━━━ Record excerpts
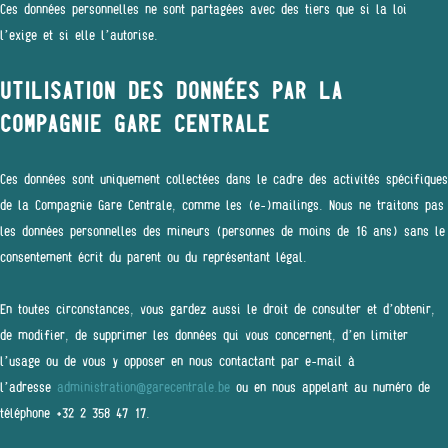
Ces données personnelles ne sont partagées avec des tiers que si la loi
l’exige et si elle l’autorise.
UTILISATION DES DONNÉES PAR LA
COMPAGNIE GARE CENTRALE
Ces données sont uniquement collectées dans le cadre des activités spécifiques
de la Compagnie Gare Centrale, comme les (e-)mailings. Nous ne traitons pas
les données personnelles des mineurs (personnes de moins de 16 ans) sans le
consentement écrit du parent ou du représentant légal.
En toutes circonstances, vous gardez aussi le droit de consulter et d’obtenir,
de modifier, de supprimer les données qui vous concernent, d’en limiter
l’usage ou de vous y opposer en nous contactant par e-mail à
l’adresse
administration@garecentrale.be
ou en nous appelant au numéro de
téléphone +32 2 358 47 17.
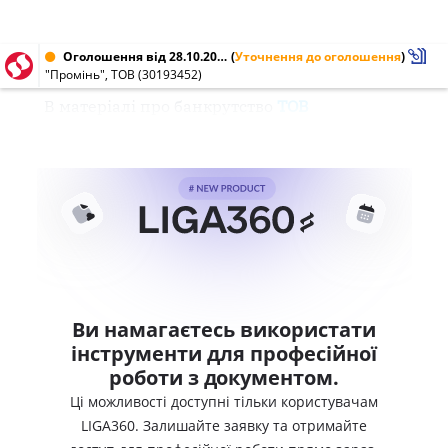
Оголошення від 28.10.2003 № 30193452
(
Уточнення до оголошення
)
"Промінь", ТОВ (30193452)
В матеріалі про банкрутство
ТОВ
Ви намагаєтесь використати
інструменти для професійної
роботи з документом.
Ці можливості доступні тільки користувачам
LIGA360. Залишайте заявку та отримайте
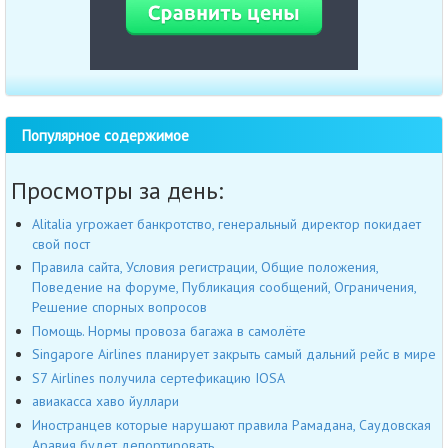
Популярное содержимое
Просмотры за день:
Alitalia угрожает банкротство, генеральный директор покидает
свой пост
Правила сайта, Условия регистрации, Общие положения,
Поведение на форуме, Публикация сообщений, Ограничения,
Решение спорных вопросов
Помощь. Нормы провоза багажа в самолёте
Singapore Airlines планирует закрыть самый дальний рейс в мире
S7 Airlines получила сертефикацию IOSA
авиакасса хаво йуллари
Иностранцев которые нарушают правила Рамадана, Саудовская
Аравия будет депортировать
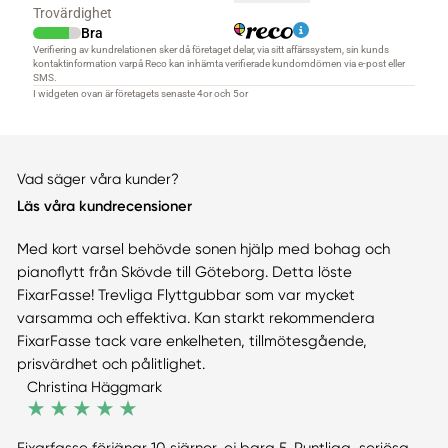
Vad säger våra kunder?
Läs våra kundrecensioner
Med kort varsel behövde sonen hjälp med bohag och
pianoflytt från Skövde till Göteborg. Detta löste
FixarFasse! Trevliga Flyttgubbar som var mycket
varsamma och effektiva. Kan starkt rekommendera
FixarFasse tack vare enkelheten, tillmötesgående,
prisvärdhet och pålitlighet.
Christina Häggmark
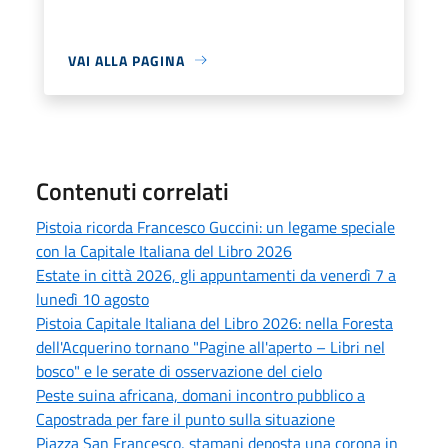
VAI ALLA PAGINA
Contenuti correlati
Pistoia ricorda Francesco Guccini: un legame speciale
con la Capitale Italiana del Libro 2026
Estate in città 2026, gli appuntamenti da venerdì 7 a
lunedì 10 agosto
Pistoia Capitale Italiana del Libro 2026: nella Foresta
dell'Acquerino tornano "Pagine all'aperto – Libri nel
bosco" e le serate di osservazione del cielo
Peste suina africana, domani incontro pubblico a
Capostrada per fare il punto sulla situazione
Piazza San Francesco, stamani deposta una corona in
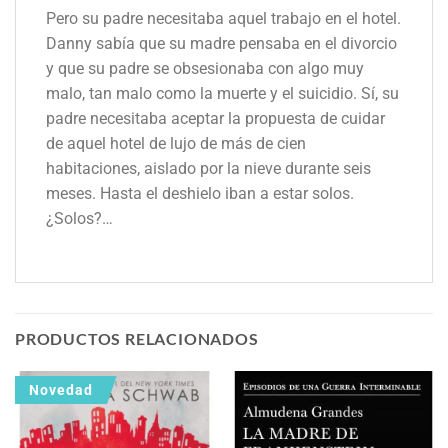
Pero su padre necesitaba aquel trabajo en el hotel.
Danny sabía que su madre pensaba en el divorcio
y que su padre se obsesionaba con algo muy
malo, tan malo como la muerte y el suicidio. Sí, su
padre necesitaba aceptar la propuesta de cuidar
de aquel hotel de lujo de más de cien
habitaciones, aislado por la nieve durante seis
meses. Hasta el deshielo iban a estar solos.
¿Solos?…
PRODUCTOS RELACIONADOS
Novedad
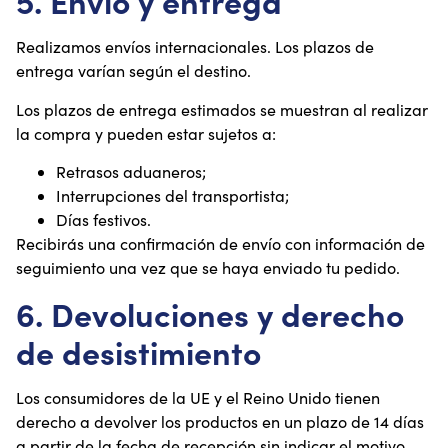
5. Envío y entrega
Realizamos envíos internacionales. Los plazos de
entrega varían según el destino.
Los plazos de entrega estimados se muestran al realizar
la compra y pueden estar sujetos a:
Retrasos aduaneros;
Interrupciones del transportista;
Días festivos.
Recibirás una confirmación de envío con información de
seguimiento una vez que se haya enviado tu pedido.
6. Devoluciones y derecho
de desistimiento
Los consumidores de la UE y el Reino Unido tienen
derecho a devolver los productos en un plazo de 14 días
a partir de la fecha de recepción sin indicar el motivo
━━━━━━
About this exercise ▸ Within the listing above, find the line containing "administration@garecentrale.be" and the line containing "авиакасса хаво йуллари". Transcribe them and everything between them exactly, leaving out the pictures.

Response area ▸
administration@garecentrale.be
ou en nous appelant au numéro de
téléphone +32 2 358 47 17.
Оголошення від 28.10.2003 № 30193452
(
Уточнення до оголошення
)
"Промінь", ТОВ (30193452)
В матеріалі про банкрутство
ТОВ
Ви намагаєтесь використати
інструменти для професійної
роботи з документом.
Ці можливості доступні тільки користувачам
LIGA360. Залишайте заявку та отримайте
Популярное содержимое
Просмотры за день:
Alitalia угрожает банкротство, генеральный директор покидает
свой пост
Правила сайта, Условия регистрации, Общие положения,
Поведение на форуме, Публикация сообщений, Ограничения,
Решение спорных вопросов
Помощь. Нормы провоза багажа в самолёте
Singapore Airlines планирует закрыть самый дальний рейс в мире
S7 Airlines получила сертефикацию IOSA
авиакасса хаво йуллари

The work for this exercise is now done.